#### GIVEN DATA

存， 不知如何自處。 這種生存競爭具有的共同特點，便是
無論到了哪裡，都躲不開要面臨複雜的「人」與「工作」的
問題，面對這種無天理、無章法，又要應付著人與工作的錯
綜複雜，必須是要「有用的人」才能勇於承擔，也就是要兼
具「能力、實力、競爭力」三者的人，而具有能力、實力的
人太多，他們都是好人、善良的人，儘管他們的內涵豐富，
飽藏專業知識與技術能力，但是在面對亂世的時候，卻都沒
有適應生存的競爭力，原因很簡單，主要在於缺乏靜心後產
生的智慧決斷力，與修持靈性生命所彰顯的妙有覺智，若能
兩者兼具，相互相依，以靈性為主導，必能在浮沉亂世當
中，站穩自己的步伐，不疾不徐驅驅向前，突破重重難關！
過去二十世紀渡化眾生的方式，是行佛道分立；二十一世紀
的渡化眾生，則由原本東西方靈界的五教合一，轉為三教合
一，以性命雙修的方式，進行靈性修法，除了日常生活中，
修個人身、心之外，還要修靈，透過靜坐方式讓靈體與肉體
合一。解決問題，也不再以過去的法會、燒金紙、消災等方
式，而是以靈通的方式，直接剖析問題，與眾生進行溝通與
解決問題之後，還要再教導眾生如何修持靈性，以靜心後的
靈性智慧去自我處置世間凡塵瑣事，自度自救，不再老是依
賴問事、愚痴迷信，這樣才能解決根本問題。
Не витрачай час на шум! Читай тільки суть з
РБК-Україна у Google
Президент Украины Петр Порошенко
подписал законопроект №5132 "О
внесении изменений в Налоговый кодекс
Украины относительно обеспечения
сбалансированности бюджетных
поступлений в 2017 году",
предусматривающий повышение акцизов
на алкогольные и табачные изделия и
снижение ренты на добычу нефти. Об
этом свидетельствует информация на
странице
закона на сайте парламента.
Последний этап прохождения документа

########

TASK DIRECTIONS —
Count how many lines in the items contain the string "Украины", treating uppercase and lowercase letters as distinct. Reply with the number alone.

ANSWER BELOW —
2